Austin talks about how NIL (name, image, and likeness) and NFTs (non-fungible tokens) will impact university licensing in the months and years ahead.
“This upcoming athletic season will be interesting to see the availability of custom jerseys with student athletes’ names and numbers on them. How are we going to handle that? And that will translate from football into basketball. And what does the product selection look like for the fans? And are they really interested in custom jerseys? We don't know yet. This will be a real test year for NIL. We’re still trying to figure out the value of NFTs. And how do we work with the NFT companies to make sure our brand is still gaining equity and being protected in that space? If I sell an NFT to somebody, can they then take it and do something to it that goes against our brand? Those are the unknowns right now. I do think a lot of the NIL opportunities are going to mirror what's being done in the professional sports.”

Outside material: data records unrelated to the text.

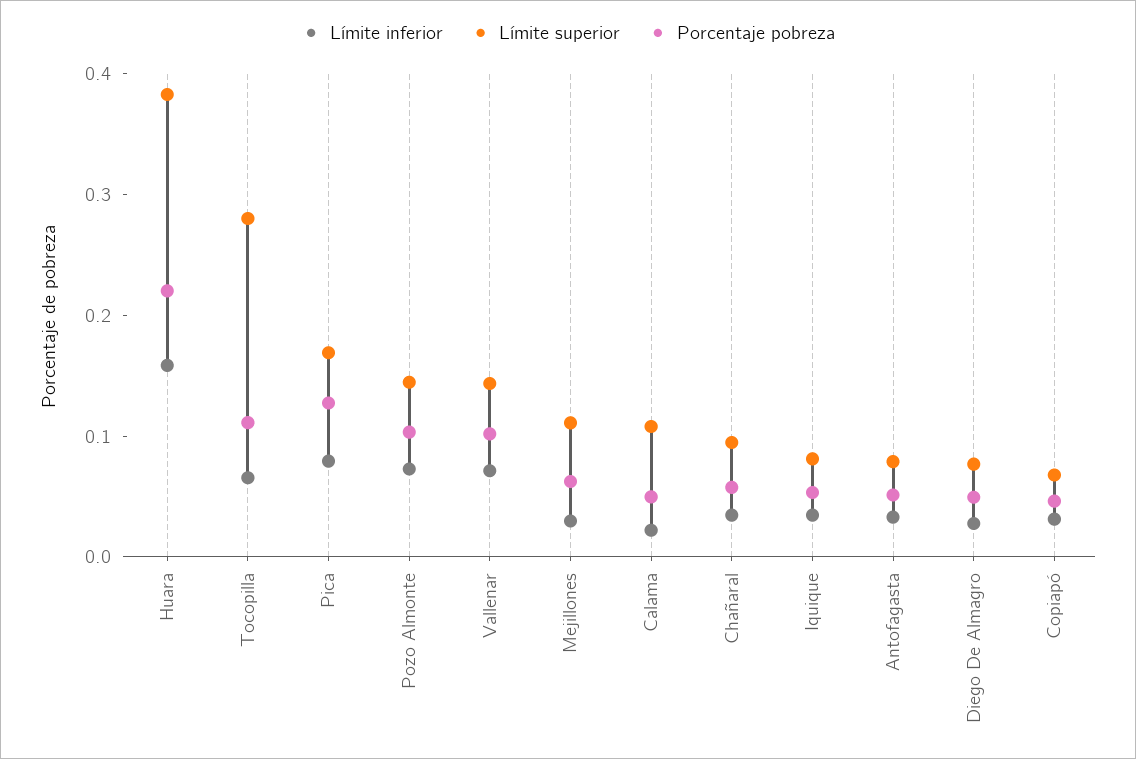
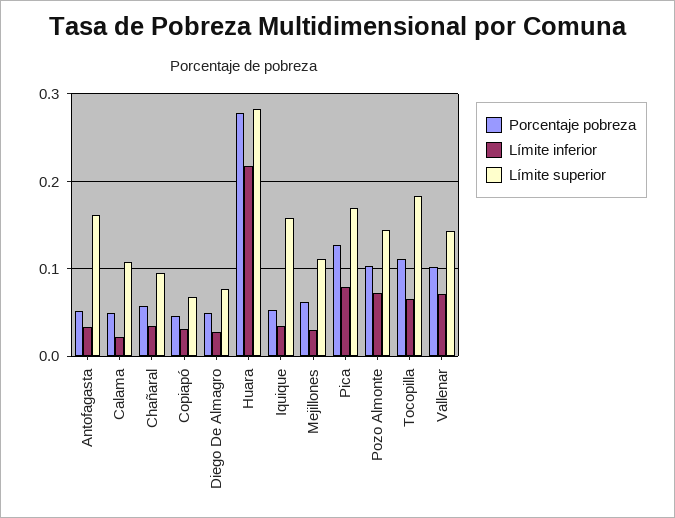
Límite inferior, Huara: 0.16 -> 0.22
Límite superior, Huara: 0.38 -> 0.28
Porcentaje pobreza, Huara: 0.22 -> 0.28
Límite superior, Tocopilla: 0.28 -> 0.18
Límite superior, Iquique: 0.08 -> 0.16
Límite superior, Antofagasta: 0.08 -> 0.16

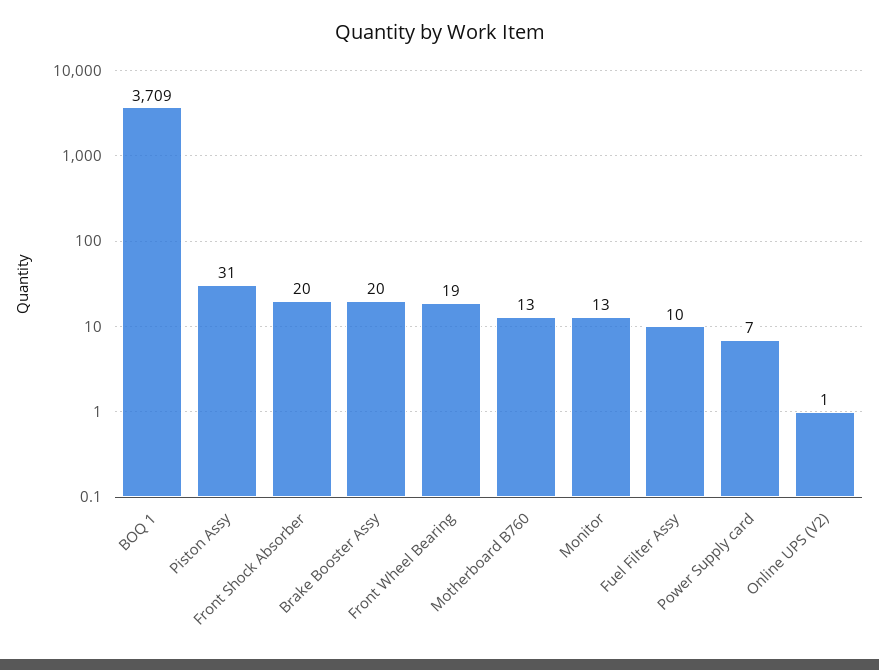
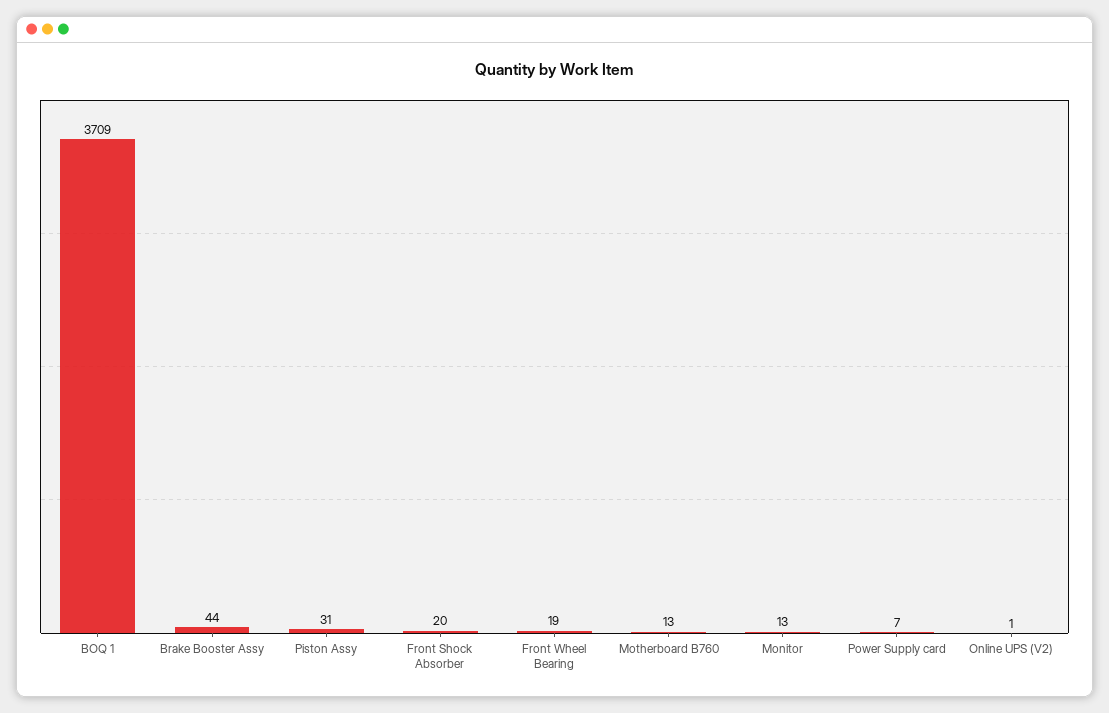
Brake Booster Assy: 20 -> 44
Fuel Filter Assy: 10 -> none

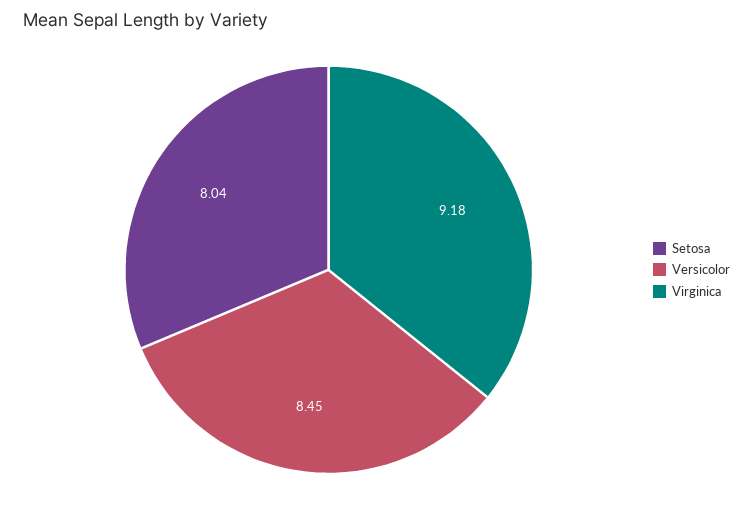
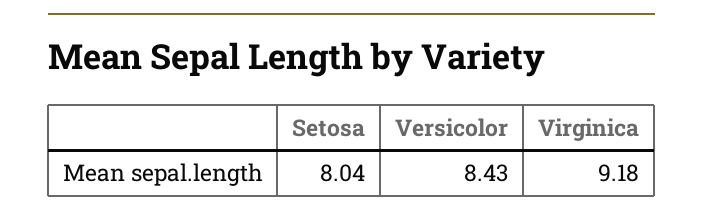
Versicolor: 8.45 -> 8.43

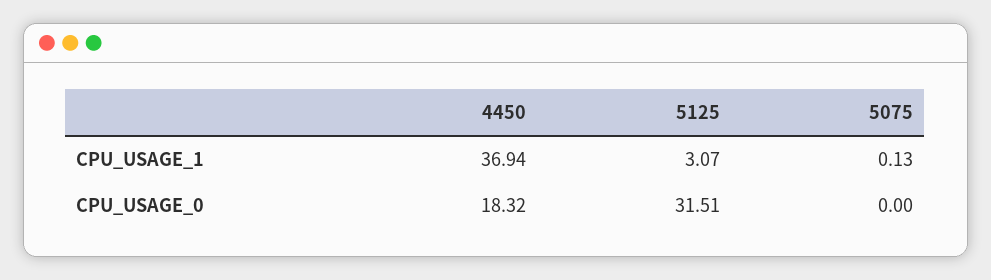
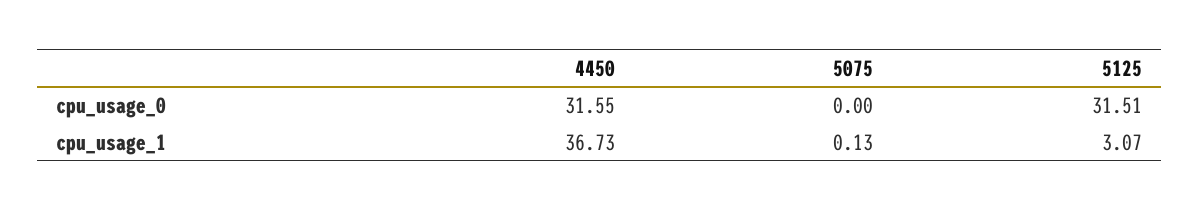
4450, CPU_USAGE_1: 36.94 -> 36.73
4450, CPU_USAGE_0: 18.32 -> 31.55

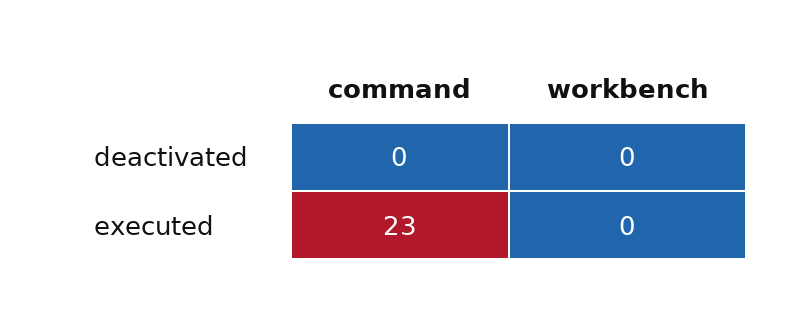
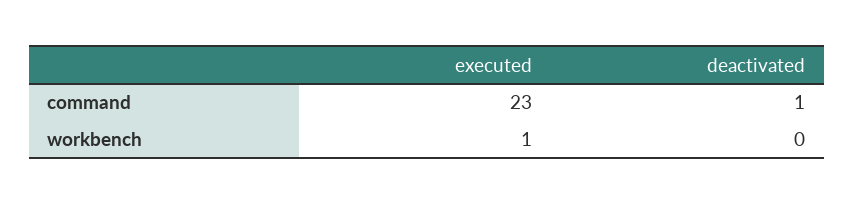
command, deactivated: 0 -> 1
workbench, executed: 0 -> 1

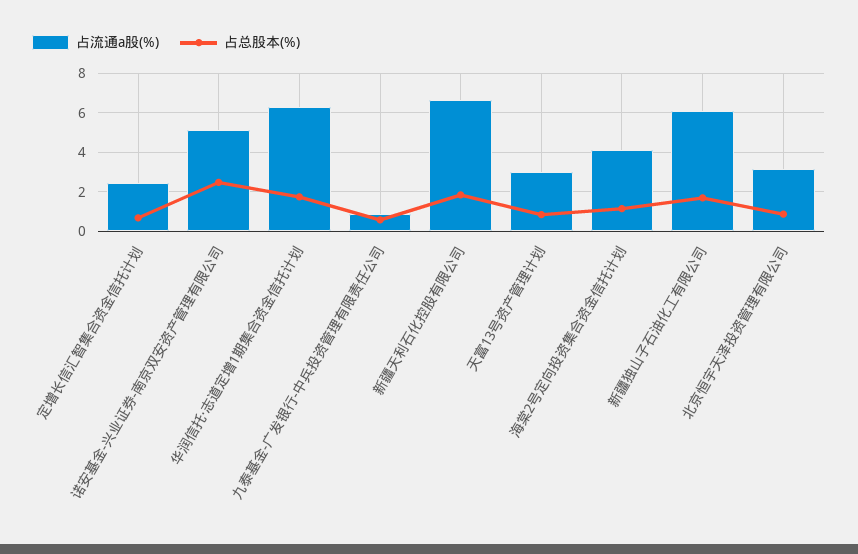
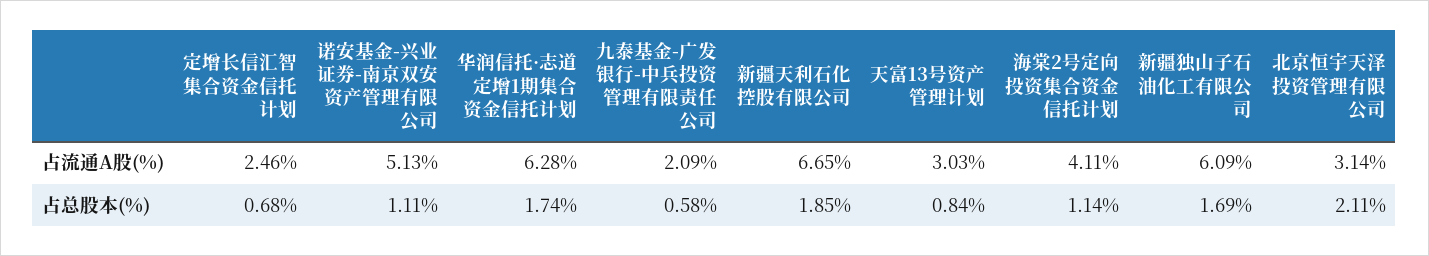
占总股本(%), 诺安基金-兴业证券-南京双安资产管理有限公司: 2.5 -> 1.11
占流通a股(%), 九泰基金-广发银行-中兵投资管理有限责任公司: 1 -> 2.09
占总股本(%), 北京恒宇天泽投资管理有限公司: 1 -> 2.11

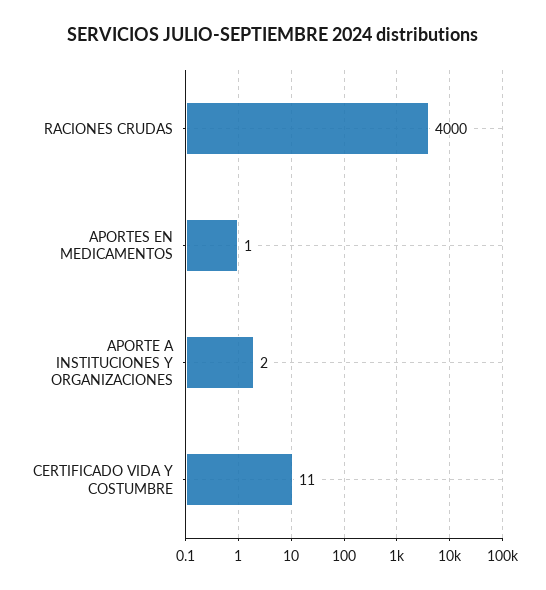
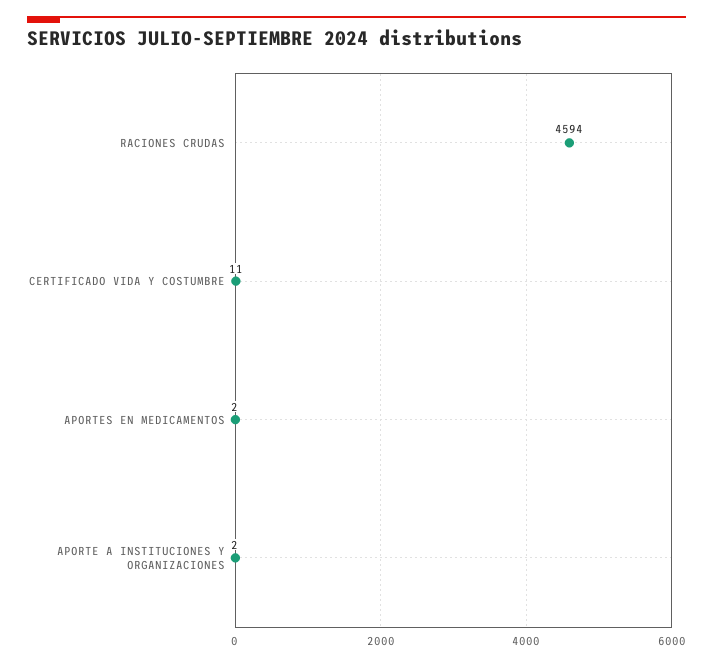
RACIONES CRUDAS: 4000 -> 4594
APORTES EN MEDICAMENTOS: 1 -> 2

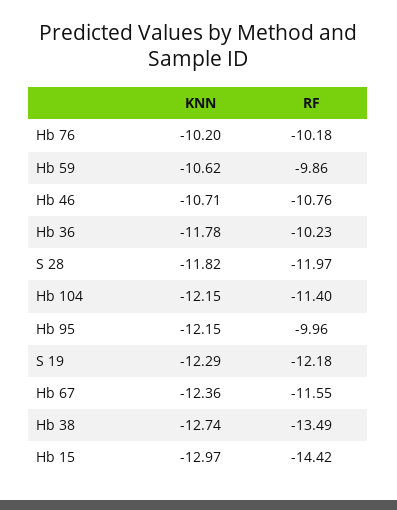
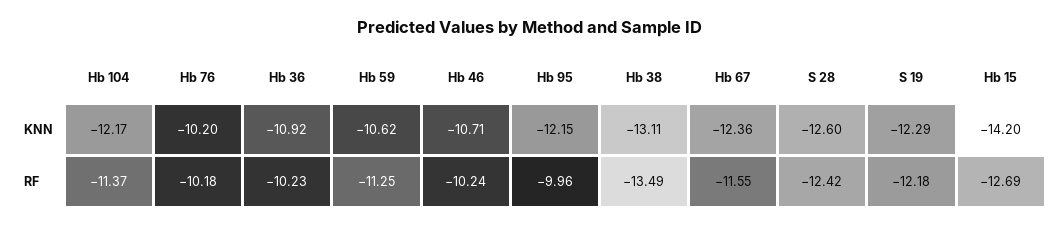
RF, Hb 59: -9.86 -> -11.25
RF, Hb 46: -10.76 -> -10.24
KNN, Hb 36: -11.78 -> -10.92
KNN, S 28: -11.82 -> -12.6
RF, S 28: -11.97 -> -12.42
KNN, Hb 104: -12.15 -> -12.17
RF, Hb 104: -11.4 -> -11.37
KNN, Hb 38: -12.74 -> -13.11
KNN, Hb 15: -12.97 -> -14.2
RF, Hb 15: -14.42 -> -12.69

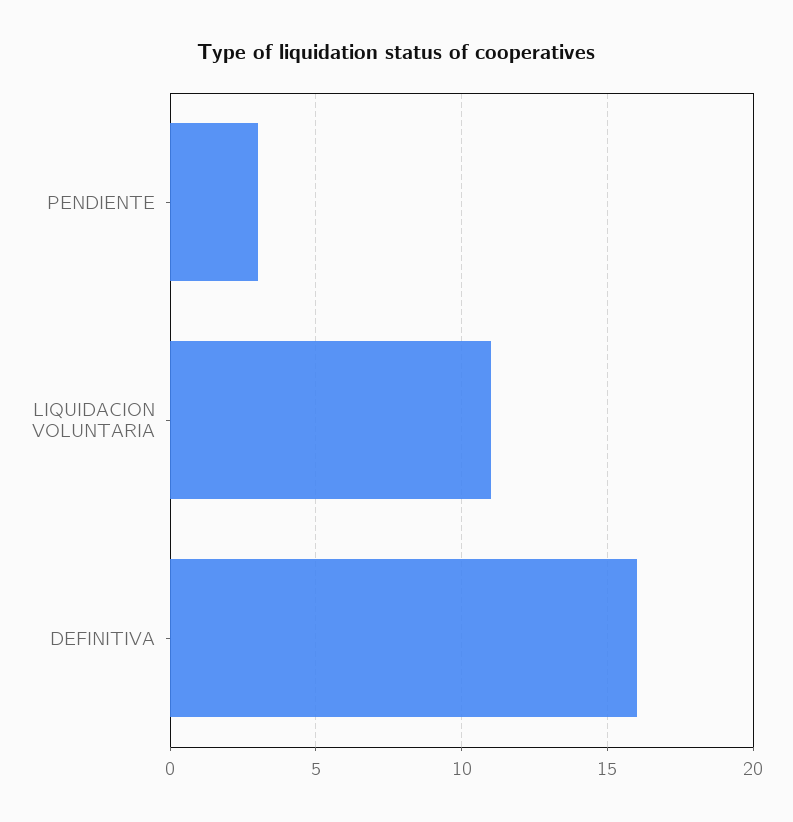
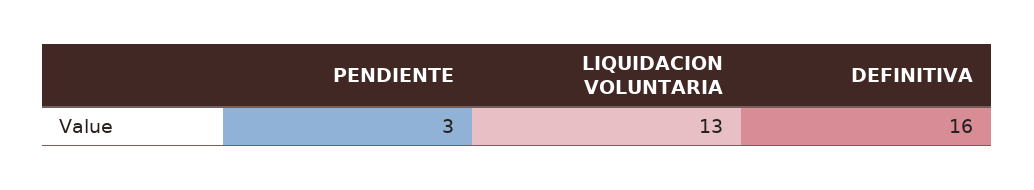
LIQUIDACION VOLUNTARIA: 11 -> 13

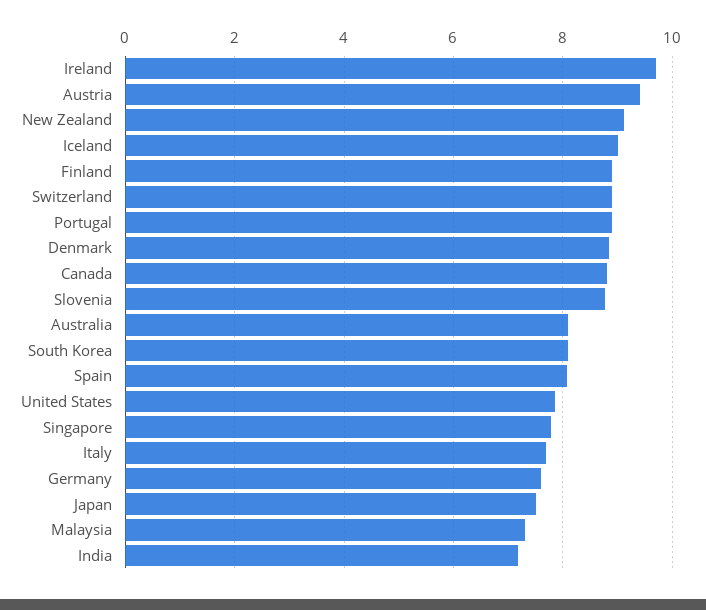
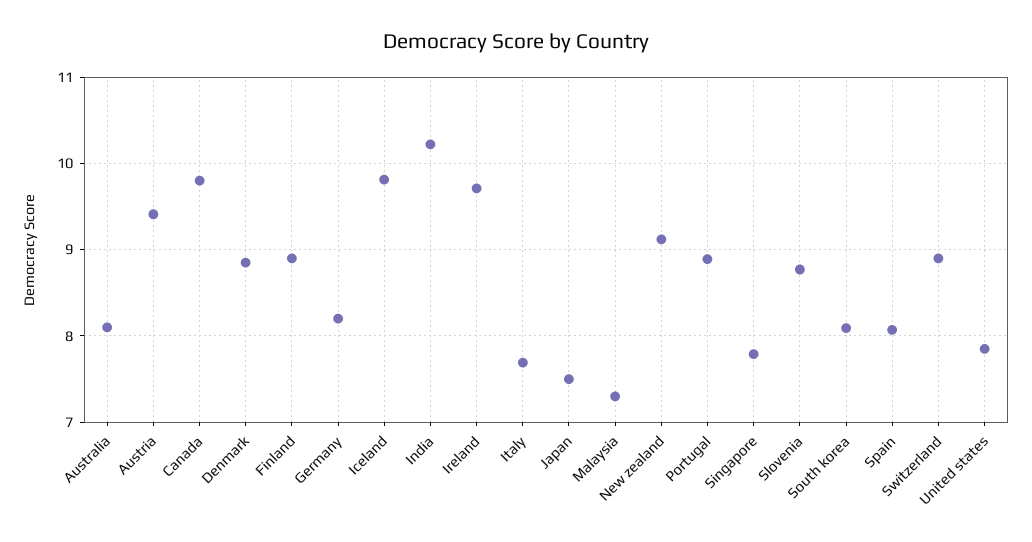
Iceland: 9 -> 9.8
Canada: 8.8 -> 9.8
Germany: 7.6 -> 8.2
India: 7.2 -> 10.2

Austin is impressed with diversity, equity, and especially inclusion initiatives at MSU.
“I don't think I've ever worked at any place where inclusion has been at the forefront of the mission statement. And being a minority myself, it's very refreshing to come. One of the first questions that I was asked during the interview process was how I support inclusion. That was so important to me. I have gotten positions because I'm a minority so the diversity box or the equity box could be checked. But I think what has always been missing in my experience is the inclusion. And it means a lot to me that MSU is really focusing on the inclusion part.
“I'm focusing on the inclusion part when it comes my licensing portfolio and our portfolio of licensees in retailers. I'm starting to look at who are the minority-owned businesses? Who are the woman-owned businesses? Who are the smaller mom and pop businesses that we can either license, or if they aren't in the financial area to be able to acquire the license, can they work with one of our current licensees and get the education behind it? I have heard from a lot of small individual entrepreneurs that are interested in entering the world of licensing, but they might not know how or have the resources.
“And so how can our current licensing family help them and teach them the roles of licensing and how to get started? Are there some diverse printing companies that are local that maybe some of our larger licensees can work with to print the merchandise and get it into our retail locations? I want to continue the great work that MSU has done with inclusion and make sure that I am also paying attention to inclusion as well.”